=== Given text ===

Acute Pulmonary Edema of High Altitude

Publication Year: 1961.

ACUTE PULMONARY EDEMA OF HIGH ALTITUDE

A condition which is known medically as acute pulmonary edema appears to occur at high altitudes—and this means to mountaineers—much more often than has been heretofore suspected. Since publication of brief nonmedical notes in various mountain journals, and publication of one medical article in The New England Journal of Medicine (September 8, 1960), several dozen other cases have been reported to me. Many of these were probably pneumonia or bronchitis or some other infectious disease, but a handful have been classical pulmonary edema. These cases together with some forty others collected from the Andes will form the basis of a comprehensive medical article by Hultgren, Spickard and myself which should be published in the summer or fall of 1961.

The condition appears to occur when an inadequately acclimatized person works too hard at high altitude—usually above 10,000 feet. There is some evidence that it is more common in persons who have been acclimatized, go down to lower altitude, and come up again within a few days or weeks. It can affect any age, and is not dependent upon physical condition. In most of the cases the beginning has been rather abrupt, the course brief, and death has often occurred in forty-eight to ninety-six hours.

The symptoms are rather characteristic: weakness, unusual shortness of breath, tightness in the chest. Cough begins early and is at first irritative, but in a few hours becomes productive, and the patient coughs up large amounts of whitish frothy sputum, often pink tinged. He feels as though he were drowning in his own fluids, he must sit up to breathe, and loud bubbling noises are often heard as he tries to fill his lungs. The pulse is usually, but not always increased in rate, and the temperature often is elevated by a degree or more.

The condition might well be mistaken for pneumonia, especially by nonmedical personnel, and it can of course be complicated by pneumonia. Even doctors would be hard put to it to be certain of the diagnosis of pulmonary edema.

=== Records supplied ===

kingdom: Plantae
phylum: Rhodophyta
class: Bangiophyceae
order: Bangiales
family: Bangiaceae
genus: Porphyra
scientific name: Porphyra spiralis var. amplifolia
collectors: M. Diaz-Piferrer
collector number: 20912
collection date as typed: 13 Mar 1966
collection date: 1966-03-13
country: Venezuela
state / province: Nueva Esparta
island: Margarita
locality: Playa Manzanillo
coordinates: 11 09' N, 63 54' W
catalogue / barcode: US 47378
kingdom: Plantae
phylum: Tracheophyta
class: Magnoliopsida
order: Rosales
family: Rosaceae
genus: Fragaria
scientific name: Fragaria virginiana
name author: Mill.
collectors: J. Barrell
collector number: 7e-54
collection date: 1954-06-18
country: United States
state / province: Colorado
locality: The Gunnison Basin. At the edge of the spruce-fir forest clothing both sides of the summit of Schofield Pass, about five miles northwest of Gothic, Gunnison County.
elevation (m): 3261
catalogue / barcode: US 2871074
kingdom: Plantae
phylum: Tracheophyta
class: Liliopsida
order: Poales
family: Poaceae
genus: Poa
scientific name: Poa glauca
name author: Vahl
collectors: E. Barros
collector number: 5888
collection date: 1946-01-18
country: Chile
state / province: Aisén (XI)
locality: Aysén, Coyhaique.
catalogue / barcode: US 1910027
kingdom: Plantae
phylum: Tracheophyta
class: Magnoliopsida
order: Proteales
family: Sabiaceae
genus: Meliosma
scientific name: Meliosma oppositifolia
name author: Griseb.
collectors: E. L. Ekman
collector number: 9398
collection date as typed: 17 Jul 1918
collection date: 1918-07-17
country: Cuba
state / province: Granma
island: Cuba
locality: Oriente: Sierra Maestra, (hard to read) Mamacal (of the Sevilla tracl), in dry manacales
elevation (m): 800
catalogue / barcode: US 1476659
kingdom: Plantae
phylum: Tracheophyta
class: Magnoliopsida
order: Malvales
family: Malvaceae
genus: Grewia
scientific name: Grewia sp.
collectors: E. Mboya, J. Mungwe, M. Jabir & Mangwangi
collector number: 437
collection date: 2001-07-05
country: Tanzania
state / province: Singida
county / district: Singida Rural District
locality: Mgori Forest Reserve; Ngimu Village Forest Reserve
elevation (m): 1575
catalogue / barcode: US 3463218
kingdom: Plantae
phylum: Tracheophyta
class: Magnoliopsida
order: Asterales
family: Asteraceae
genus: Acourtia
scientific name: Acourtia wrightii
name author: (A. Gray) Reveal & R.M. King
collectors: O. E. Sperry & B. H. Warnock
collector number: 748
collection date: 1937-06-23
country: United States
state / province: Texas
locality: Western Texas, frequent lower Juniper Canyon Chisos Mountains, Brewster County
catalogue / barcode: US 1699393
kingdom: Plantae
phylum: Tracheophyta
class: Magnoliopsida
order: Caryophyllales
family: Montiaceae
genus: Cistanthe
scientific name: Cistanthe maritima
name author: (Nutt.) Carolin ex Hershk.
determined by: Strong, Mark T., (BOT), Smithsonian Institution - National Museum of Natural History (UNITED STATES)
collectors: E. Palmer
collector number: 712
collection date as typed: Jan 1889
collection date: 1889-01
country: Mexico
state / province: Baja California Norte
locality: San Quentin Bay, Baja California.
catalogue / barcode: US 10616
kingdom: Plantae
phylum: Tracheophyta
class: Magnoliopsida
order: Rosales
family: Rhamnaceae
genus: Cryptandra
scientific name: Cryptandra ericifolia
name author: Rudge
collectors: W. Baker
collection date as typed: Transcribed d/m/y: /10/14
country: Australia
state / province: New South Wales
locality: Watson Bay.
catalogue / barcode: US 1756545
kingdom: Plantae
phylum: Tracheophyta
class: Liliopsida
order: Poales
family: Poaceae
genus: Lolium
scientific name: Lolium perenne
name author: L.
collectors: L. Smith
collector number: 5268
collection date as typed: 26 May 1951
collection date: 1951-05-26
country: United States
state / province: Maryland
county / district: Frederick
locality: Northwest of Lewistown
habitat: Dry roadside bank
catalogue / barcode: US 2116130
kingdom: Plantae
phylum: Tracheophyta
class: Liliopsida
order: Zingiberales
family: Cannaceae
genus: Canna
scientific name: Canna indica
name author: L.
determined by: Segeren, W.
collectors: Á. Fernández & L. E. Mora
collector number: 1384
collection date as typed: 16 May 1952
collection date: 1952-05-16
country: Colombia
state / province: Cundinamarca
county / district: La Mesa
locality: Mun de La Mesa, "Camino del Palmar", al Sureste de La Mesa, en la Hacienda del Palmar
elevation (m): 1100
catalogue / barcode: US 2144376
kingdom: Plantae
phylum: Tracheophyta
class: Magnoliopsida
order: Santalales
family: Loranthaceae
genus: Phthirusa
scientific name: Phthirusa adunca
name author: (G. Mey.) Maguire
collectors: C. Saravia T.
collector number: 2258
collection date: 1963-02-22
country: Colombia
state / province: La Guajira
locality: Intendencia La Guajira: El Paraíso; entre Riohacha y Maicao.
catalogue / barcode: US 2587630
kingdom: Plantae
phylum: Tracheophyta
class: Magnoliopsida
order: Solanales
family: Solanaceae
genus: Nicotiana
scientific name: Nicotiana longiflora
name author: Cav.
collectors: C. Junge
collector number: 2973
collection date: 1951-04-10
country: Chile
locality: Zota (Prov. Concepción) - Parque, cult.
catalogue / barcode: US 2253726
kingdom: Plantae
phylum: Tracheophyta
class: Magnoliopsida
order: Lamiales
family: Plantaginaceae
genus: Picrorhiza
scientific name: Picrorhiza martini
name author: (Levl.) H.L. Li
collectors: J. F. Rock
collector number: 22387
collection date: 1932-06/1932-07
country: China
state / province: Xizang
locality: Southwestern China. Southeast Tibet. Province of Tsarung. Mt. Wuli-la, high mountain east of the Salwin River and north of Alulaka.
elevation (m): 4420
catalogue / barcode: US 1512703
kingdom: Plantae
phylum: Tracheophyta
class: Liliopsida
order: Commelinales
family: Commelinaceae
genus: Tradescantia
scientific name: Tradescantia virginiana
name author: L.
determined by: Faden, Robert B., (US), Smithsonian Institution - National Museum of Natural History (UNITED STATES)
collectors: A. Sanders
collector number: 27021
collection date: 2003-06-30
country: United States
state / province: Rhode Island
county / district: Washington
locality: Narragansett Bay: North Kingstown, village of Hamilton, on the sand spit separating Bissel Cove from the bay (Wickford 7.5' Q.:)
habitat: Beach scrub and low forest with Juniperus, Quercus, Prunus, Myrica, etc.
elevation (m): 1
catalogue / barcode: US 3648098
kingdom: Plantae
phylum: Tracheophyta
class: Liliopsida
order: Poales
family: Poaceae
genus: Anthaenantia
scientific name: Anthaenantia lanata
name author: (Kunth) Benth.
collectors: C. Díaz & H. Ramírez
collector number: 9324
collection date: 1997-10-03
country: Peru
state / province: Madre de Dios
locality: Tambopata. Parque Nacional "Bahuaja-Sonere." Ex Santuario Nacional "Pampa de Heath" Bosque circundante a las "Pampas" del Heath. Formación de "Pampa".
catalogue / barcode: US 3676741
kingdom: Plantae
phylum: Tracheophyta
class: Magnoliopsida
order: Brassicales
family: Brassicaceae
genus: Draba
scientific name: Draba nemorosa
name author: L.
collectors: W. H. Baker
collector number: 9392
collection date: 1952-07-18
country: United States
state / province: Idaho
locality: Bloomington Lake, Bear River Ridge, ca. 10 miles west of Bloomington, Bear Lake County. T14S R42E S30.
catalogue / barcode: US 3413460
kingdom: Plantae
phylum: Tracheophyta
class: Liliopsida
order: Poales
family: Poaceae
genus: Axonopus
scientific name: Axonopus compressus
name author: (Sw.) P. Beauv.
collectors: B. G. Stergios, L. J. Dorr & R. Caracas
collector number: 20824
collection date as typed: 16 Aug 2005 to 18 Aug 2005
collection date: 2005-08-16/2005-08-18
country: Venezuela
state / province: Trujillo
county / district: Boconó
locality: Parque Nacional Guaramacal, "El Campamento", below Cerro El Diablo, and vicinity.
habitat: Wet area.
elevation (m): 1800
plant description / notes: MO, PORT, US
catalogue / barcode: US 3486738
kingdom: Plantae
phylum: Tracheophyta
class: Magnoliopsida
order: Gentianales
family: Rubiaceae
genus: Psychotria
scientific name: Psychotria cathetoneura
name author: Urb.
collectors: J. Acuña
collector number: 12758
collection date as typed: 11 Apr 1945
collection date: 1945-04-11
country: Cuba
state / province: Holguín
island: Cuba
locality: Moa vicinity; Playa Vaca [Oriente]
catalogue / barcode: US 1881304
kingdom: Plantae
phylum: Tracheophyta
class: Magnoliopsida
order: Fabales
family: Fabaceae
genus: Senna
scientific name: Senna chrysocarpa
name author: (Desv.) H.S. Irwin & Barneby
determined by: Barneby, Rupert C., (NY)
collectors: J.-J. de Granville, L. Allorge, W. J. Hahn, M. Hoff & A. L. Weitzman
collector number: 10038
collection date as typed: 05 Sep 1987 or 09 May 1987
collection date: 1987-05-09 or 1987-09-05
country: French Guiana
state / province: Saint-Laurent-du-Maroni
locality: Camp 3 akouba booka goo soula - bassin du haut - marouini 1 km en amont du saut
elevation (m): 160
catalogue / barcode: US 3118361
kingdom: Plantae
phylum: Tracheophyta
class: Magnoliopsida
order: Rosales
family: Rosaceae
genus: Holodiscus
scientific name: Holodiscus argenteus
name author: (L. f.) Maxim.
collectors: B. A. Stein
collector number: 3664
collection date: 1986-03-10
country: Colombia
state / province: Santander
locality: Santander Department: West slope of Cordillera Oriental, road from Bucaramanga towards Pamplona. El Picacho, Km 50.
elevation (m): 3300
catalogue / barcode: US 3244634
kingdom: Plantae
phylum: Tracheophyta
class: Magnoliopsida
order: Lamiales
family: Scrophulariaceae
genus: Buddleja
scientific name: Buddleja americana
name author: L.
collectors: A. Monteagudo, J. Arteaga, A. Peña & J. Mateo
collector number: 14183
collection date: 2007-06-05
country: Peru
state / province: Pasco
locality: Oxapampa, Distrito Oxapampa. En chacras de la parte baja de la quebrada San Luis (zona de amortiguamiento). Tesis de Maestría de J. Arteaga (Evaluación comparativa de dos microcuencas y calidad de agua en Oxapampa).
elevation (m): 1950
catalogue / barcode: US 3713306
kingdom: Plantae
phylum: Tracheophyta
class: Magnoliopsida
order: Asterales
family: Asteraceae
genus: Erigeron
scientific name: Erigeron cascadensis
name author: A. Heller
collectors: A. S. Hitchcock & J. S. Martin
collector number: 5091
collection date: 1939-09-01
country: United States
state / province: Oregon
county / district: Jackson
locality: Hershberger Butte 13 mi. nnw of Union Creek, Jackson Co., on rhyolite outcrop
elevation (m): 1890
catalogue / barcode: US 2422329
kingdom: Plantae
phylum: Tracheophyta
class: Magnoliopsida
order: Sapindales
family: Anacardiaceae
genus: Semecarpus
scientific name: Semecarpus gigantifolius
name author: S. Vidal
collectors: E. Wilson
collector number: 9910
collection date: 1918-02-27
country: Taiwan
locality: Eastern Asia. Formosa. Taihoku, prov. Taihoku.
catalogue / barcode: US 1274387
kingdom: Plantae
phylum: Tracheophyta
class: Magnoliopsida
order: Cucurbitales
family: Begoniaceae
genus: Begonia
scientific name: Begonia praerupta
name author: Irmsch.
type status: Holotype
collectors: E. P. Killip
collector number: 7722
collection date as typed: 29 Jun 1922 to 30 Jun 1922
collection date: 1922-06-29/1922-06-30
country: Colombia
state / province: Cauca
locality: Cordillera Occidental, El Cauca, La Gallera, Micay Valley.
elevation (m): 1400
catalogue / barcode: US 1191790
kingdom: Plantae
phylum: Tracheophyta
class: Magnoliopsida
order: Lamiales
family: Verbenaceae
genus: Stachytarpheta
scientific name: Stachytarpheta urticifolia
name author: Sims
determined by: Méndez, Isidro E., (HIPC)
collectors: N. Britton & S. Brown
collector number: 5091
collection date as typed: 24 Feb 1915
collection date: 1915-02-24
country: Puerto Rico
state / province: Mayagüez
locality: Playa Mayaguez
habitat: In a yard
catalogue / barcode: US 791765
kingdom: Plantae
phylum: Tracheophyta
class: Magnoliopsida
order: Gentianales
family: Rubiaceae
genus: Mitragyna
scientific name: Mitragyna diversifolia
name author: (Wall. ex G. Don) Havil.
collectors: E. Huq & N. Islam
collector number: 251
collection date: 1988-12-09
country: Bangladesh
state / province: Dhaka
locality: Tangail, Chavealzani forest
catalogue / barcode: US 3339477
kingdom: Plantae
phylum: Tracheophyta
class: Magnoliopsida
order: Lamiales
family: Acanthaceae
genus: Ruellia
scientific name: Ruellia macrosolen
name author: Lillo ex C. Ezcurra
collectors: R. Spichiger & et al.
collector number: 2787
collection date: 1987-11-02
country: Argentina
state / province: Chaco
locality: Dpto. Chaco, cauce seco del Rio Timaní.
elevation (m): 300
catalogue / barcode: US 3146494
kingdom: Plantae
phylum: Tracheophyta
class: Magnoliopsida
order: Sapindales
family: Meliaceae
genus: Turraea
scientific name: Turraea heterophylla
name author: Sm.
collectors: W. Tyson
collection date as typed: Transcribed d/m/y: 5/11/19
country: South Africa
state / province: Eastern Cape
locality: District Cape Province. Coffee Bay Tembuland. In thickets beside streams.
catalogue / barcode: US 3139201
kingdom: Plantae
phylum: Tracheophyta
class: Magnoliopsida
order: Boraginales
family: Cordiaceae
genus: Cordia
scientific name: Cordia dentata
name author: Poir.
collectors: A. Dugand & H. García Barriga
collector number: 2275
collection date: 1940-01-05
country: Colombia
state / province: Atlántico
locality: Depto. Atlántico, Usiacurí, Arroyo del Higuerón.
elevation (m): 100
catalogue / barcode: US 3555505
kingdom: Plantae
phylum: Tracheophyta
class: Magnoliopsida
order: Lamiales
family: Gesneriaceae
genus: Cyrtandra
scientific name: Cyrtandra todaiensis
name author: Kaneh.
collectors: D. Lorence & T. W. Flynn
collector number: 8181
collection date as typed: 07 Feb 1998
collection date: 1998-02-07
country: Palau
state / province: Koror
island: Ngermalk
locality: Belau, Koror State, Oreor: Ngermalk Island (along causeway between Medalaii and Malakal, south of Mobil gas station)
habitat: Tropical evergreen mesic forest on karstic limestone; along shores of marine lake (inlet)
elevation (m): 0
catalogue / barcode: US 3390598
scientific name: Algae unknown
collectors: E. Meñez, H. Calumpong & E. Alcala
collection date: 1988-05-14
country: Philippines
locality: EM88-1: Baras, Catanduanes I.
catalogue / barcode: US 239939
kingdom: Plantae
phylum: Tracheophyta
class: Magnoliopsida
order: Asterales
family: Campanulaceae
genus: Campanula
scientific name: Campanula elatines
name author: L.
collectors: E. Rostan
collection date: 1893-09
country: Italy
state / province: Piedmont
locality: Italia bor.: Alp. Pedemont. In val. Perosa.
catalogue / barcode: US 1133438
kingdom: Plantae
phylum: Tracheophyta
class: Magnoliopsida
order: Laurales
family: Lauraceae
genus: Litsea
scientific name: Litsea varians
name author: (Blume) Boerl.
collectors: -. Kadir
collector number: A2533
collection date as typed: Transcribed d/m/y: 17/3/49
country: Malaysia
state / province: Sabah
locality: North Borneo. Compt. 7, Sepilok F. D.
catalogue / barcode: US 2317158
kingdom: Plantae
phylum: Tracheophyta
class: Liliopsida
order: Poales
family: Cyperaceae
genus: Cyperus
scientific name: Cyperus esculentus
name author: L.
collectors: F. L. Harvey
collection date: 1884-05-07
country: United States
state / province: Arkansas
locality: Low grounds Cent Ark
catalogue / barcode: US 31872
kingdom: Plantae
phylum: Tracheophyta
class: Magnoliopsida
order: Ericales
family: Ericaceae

===

**What to work on:** Please list every illness or condition the text on high-altitude pulmonary edema names specifically. These entries were taken from a different source than the text.

**Response for this exercise:**
- Acute pulmonary edema
- Pneumonia
- Bronchitis